Obviamente, isso tem que mudar. A aquisição de CBIOs por distribuidores deveria ser um mecanismo de regulação secundário, apenas para equilibrar picos de flutuação. Deveríamos simplesmente deixar as forças de mercado funcionarem, na plenitude do seu instinto animal. Temos que aprender com as moedas virtuais, como o Bitcoin, que atingem preços incríveis mesmo sem ter qualquer Valor. Enxergo um cenário em que o consumidor recebe CBIOs cada vez que abastece com biocombustíveis e usa esses para a especulação. Imagino o Preço que essas moedas atingiriam e o incentivo que trariam para o desenvolvimento de uma cadeia de valor desfossilizada, que vai do campo à indústria automobilística e de máquinas pesadas, com todos os seus derivativos de alta tecnologia. E tudo isso com forte geração de renda, desenvolvimento de capital humano e, o mais importante, a melhoria da qualidade de vida das pessoas com a sustentabilidade ambiental.

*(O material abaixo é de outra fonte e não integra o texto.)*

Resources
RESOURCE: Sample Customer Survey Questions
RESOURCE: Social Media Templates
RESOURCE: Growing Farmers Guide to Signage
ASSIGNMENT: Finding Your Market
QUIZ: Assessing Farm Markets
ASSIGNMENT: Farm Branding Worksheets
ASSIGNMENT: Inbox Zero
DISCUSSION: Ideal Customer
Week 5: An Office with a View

E, como dito no início, tudo é energia e essa pode ser transformada. Por exemplo, petróleo é transformado em dinheiro com a sua venda, que pode ser transformado em produção de biocombustível, se esse for um bom negócio. Se prestarmos atenção, é exatamente isso que está acontecendo atualmente no Brasil. Hoje, as maiores empresas de produção de etanol do país são controladas por companhias de petróleo ou fundos de investimento originados desse setor. Com o tempo, essas empresas passarão a ser simplesmente empresas de energia, que atuarão para maximizar valor. E o principal Valor que temos hoje é a recuperação da nossa atmosfera. Só precisamos agora colocar o Preço certo nisso.